Caltech Postdocs Launch – October 25, 2024
- Public Event
Lunch will be served at 11:45 AM
Dr. Sejun Kim
New deep learning model for materials with a commentary on Nobel Prize
In this talk, I will introduce a new deep learning model for predicting material properties and offer a brief commentary on the recent Nobel Prize in Physics and Chemistry. This year's award highlights significant advancements in machine learning that have transformed scientific discovery. The laureates developed innovative algorithms that leverage vast datasets, providing unprecedented insights across various fields. By examining these advancements, I will demonstrate how my model addresses the growing need for accurate predictions grounded in basic chemical concepts and outline future research directions for real-world applications.
Dr. Wenjie Zhou
Polycatenated Architected Materials
Inspired by the intricate entanglement seen in polymer microstructures, we introduce polycatenated architected materials (PAMs), a novel class of materials composed of interlocking rings or caged particles organized into 3D networks.

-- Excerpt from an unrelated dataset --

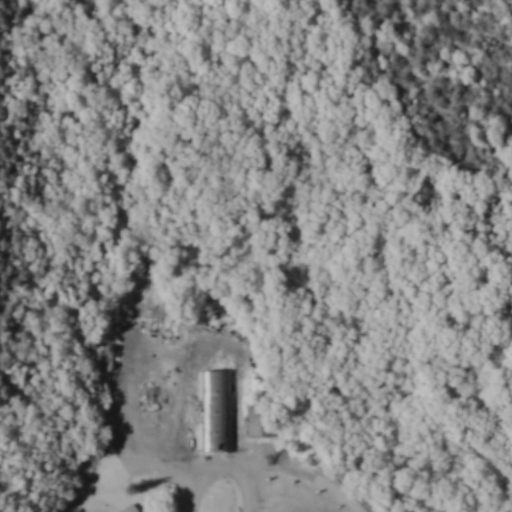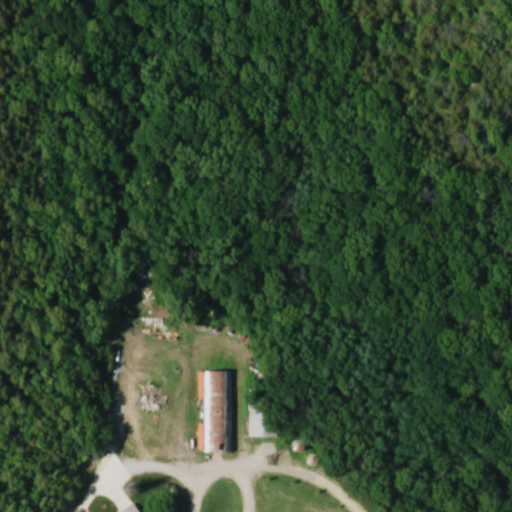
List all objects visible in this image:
building: (215, 409)
building: (266, 425)
road: (168, 474)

PAMs are remarkable for their ability to switch between solid-like and fluid-like behavior under different load conditions. Additionally, they respond dynamically to electrical charges, enabling remotely controlled shape morphing. From a fundamental standpoint, PAMs bridge principles of solid and granular mechanics while introducing new physics; and their tunable mechanical properties offer vast potential for innovative applications in robotics, protective gear, and adaptive materials, pushing the boundaries of material design.